- Born: April 20, 1941 Lafayette, Tennessee, U.S.
- Died: October 2, 2014 (aged 73) Thousand Oaks, California, U.S.
- Children: Paul Satterfield

= Priscilla Coolidge =

American singer (1940–2014)

Priscilla Coolidge (April 20, 1941 – October 2, 2014) was an American recording artist and sister of singer Rita Coolidge.

==Life and career==
Coolidge was born in Lafayette, Tennessee. Between 1969 and 1979, she was married to Booker T. Jones, who produced Coolidge's first solo album, 1970's Gypsy Queen. Then the pair collaborated as a duo on three albums: 1971's Booker T. & Priscilla; 1972's Home Grown; and 1973's Chronicles, which included the song "Time", written by her sister Rita, which was allegedly "borrowed" by drummer Jim Gordon (formerly of Eric Clapton's band Derek and the Dominos and Rita's former boyfriend) and became the famous instrumental coda at the end of "Layla". Jones produced Priscilla's final solo album, Flying, in 1979; their marriage ended that year.

In 1981 Coolidge married Ed Bradley, a journalist, broadcaster, and reporter. Her marriage to Bradley ended in divorce, and she later married Michael Seibert.

===Walela===
In 1997, Coolidge was one of the founding members of Walela, a Native American-inspired music trio, that also included Coolidge's sister Rita, plus Priscilla's daughter Laura Satterfield. The trio released studio albums in 1997 (Walela) and 2000 (Unbearable Love), a live album and DVD (Live in Concert) in 2004 and a compilation album (The Best of Walela) in 2007. Walela means hummingbird in Cherokee. Coolidge considered this group important not only in honoring her ancestors, who she believes were of Cherokee descent, but also in bringing their culture to others. The Coolidge family is not enrolled in any Native American tribe, nor is there evidence of a direct ancestor listed on the Dawes Rolls.
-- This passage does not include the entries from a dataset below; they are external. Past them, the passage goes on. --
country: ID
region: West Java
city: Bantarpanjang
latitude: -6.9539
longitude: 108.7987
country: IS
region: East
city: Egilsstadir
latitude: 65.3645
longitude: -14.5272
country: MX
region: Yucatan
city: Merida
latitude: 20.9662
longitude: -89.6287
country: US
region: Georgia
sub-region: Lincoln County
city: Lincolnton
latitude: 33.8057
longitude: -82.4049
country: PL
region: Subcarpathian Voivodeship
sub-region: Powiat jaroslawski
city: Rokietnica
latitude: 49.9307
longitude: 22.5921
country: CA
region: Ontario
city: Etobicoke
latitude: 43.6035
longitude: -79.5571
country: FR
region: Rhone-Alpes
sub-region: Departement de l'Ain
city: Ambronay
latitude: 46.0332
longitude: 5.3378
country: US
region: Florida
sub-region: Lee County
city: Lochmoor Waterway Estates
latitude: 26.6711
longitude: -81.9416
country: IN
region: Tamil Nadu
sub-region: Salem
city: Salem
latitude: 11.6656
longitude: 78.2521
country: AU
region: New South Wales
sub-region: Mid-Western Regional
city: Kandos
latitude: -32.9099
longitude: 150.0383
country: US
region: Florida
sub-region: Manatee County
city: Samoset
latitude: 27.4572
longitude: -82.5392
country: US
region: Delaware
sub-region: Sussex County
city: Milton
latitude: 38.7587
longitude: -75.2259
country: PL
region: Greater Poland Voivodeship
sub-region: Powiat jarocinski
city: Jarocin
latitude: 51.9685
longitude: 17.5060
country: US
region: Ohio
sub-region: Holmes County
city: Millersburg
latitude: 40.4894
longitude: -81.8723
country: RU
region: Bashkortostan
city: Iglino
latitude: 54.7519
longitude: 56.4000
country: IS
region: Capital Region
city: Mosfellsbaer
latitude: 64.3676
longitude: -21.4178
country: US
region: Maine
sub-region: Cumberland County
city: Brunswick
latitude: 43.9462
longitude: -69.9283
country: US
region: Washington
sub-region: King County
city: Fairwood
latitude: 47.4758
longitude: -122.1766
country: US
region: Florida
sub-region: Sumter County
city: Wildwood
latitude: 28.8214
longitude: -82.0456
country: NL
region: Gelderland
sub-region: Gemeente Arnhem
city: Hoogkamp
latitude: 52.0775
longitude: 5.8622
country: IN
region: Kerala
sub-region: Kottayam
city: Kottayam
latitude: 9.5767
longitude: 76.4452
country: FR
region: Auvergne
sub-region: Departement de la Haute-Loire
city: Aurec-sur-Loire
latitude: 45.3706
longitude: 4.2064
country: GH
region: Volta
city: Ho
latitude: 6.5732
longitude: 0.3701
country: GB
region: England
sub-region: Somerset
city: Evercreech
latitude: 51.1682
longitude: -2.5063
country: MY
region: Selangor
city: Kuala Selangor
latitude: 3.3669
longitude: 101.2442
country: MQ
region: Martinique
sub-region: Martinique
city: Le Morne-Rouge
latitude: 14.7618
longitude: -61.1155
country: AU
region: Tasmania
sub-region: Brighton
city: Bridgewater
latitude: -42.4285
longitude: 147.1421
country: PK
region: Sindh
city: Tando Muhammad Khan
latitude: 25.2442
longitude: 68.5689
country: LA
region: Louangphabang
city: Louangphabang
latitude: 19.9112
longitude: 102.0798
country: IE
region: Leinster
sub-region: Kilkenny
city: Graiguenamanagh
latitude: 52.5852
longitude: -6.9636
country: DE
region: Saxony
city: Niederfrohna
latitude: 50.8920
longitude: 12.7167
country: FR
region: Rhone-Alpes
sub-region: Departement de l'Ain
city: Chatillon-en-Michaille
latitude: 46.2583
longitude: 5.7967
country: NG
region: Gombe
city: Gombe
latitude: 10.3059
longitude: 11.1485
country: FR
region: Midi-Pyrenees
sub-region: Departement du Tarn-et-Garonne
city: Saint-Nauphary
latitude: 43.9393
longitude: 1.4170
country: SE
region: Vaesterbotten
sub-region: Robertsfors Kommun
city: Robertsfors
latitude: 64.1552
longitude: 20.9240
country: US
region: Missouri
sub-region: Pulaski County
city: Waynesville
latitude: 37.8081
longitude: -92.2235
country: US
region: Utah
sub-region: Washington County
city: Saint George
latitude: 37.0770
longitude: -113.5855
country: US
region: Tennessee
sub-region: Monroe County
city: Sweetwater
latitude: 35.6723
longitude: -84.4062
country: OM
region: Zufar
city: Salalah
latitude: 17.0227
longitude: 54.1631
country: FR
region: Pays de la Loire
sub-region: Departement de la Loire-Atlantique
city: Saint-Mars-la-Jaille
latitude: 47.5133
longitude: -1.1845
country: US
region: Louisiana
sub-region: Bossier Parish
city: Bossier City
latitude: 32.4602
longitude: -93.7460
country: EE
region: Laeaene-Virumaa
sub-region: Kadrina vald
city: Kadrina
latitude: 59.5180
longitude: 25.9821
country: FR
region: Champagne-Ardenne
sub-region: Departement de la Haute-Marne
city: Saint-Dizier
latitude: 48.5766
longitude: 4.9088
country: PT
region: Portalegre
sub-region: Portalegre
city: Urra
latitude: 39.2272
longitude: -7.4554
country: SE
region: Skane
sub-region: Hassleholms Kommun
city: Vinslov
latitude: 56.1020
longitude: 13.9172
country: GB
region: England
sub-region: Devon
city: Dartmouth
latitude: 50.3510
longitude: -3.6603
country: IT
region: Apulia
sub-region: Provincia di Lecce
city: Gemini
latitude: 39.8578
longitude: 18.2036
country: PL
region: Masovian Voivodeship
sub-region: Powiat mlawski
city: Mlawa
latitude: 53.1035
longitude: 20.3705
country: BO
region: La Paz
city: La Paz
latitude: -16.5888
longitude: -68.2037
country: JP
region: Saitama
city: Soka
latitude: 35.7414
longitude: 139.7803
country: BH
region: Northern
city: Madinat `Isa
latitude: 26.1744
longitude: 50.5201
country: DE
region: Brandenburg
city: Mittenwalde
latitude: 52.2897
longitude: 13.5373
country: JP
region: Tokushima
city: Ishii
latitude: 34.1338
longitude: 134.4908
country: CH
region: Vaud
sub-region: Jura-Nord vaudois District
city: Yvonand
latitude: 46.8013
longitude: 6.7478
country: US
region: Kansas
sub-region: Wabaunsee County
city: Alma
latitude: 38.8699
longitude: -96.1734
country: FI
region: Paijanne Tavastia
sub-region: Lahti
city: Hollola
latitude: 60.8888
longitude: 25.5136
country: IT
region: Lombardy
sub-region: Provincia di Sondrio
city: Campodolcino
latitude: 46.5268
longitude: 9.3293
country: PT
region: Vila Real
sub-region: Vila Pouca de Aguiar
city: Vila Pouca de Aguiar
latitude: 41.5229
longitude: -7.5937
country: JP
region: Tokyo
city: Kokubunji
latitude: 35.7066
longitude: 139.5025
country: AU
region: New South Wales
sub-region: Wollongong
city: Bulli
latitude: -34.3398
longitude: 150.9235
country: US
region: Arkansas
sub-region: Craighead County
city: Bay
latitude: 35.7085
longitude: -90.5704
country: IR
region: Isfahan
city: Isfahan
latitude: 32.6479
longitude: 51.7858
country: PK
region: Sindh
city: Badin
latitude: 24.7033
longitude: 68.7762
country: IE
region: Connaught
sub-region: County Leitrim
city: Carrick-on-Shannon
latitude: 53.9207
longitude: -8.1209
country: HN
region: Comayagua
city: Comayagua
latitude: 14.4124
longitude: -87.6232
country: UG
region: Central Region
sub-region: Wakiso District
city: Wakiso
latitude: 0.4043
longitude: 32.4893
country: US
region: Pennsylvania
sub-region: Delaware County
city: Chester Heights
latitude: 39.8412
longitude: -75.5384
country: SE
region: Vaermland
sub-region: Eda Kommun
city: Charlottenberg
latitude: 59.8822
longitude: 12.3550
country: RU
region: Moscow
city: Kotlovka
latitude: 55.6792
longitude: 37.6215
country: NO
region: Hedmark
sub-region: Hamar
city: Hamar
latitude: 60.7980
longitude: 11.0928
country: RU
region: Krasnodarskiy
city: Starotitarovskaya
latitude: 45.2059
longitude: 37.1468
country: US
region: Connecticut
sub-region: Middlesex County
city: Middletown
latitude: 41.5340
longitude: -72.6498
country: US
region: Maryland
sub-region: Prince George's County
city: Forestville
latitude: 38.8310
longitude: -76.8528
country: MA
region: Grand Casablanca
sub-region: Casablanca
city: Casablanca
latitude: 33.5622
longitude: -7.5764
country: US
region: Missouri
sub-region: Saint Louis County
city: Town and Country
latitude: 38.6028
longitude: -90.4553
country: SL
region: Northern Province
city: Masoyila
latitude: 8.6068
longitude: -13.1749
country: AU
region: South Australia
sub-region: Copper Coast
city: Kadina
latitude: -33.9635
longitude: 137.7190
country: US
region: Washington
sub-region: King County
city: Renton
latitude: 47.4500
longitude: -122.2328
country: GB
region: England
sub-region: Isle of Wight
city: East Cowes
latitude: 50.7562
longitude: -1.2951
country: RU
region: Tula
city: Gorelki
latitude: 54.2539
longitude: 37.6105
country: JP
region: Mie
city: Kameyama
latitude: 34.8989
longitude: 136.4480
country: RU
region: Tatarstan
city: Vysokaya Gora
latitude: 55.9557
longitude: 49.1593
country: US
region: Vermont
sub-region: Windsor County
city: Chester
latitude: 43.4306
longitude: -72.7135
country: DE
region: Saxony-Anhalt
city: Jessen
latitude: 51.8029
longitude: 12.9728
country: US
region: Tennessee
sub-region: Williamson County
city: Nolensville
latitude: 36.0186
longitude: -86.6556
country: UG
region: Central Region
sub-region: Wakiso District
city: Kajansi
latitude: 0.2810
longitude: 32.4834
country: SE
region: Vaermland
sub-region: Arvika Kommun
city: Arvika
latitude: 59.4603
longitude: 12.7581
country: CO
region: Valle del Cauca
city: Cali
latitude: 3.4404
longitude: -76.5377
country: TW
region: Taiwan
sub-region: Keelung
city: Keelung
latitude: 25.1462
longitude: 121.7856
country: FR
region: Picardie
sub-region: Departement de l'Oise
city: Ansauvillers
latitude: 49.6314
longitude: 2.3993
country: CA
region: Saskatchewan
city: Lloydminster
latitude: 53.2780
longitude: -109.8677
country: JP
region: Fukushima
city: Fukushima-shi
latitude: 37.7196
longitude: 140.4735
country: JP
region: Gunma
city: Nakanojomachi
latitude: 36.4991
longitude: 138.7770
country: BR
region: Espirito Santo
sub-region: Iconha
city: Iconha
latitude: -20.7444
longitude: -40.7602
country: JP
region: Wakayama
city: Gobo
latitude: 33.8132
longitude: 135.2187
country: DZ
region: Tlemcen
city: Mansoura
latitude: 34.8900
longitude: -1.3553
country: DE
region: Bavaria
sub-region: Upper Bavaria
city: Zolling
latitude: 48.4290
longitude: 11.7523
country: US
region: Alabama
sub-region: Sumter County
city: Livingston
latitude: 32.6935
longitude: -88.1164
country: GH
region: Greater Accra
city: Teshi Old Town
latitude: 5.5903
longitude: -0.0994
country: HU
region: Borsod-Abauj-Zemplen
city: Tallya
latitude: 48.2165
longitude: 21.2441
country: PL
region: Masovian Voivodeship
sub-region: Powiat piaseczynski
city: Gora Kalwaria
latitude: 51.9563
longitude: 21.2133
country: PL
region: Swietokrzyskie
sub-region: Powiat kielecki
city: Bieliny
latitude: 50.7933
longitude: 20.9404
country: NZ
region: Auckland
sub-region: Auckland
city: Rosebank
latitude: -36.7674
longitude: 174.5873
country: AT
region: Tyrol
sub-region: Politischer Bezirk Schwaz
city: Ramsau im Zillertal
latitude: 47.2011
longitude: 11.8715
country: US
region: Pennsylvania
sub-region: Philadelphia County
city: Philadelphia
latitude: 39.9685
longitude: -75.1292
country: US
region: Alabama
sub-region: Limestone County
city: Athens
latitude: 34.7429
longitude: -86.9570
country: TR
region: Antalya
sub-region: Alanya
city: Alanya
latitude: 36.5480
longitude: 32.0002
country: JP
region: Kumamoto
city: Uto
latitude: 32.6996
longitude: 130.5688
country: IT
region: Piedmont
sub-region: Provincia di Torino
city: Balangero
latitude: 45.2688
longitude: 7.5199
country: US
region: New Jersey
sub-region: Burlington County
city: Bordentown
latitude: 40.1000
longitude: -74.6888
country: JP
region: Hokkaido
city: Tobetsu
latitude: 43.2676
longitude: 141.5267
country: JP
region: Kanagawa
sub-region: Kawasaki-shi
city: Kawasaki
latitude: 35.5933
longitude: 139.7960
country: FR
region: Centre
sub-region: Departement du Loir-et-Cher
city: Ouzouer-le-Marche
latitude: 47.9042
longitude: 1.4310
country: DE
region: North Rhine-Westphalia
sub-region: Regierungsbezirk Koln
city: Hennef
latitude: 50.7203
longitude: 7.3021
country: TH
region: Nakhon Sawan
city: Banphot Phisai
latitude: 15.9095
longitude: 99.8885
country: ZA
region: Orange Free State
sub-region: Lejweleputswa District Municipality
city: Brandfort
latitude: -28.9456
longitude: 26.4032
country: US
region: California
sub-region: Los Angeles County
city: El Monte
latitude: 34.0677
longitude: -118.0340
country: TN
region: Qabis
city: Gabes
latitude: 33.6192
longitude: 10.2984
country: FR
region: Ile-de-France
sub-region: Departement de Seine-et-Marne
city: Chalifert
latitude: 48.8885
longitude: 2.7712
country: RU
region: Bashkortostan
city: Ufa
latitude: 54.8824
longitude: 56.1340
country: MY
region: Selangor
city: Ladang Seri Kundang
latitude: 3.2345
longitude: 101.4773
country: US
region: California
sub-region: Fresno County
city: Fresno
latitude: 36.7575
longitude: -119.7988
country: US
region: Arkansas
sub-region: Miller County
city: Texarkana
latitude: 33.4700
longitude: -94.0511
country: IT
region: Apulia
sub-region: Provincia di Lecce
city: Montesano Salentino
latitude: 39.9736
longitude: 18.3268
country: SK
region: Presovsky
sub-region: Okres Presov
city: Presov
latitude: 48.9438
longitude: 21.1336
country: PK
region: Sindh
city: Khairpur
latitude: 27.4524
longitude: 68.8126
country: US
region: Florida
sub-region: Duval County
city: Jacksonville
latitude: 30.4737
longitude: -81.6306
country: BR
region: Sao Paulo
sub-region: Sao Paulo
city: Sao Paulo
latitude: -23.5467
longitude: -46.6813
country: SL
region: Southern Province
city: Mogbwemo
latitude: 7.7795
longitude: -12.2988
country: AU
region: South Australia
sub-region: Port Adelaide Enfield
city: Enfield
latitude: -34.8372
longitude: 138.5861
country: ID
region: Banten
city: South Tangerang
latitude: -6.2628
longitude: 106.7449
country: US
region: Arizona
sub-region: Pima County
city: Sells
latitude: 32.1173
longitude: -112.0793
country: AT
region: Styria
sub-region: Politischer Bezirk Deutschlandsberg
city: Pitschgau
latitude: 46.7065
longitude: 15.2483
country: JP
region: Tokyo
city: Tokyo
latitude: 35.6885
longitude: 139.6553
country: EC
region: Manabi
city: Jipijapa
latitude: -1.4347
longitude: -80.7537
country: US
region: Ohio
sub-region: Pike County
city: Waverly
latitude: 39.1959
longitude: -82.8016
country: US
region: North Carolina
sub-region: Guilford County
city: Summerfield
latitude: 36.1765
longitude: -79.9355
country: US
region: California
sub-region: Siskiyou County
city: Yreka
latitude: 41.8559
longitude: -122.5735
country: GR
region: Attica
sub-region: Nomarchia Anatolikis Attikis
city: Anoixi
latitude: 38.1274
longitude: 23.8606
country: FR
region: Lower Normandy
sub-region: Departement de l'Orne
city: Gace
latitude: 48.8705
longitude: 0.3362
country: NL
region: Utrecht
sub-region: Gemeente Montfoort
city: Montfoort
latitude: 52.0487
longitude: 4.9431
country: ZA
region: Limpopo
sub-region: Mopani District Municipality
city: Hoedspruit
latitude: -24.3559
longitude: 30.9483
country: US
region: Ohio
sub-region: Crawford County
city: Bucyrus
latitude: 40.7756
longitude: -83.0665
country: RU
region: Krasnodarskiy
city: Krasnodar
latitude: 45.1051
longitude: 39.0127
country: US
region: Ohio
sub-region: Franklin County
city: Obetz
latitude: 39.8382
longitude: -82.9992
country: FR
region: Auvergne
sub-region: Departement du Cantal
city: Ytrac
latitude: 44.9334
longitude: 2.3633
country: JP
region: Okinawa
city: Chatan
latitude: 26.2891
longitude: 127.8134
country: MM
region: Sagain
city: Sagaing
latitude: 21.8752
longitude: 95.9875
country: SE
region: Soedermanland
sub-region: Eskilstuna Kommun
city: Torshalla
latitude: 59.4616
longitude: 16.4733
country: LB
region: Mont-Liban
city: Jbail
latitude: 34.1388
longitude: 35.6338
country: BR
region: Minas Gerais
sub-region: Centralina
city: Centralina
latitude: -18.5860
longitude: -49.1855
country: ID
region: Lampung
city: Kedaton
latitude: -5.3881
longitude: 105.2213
Her sister Rita has said that their great-aunt was on the Trail of Tears, but has also said that she "did a lot of research" but that "we were not able to get the documents to prove that our ancestors were on the Trail".

==Death==
Coolidge and her husband, Michael Seibert, were found dead in their home in Thousand Oaks, California, in what police later described as a murder-suicide. On October 2, 2014, police were called after neighbors heard the couple engaged in a heated argument. Seibert shot Priscilla in the head, and soon after killed himself.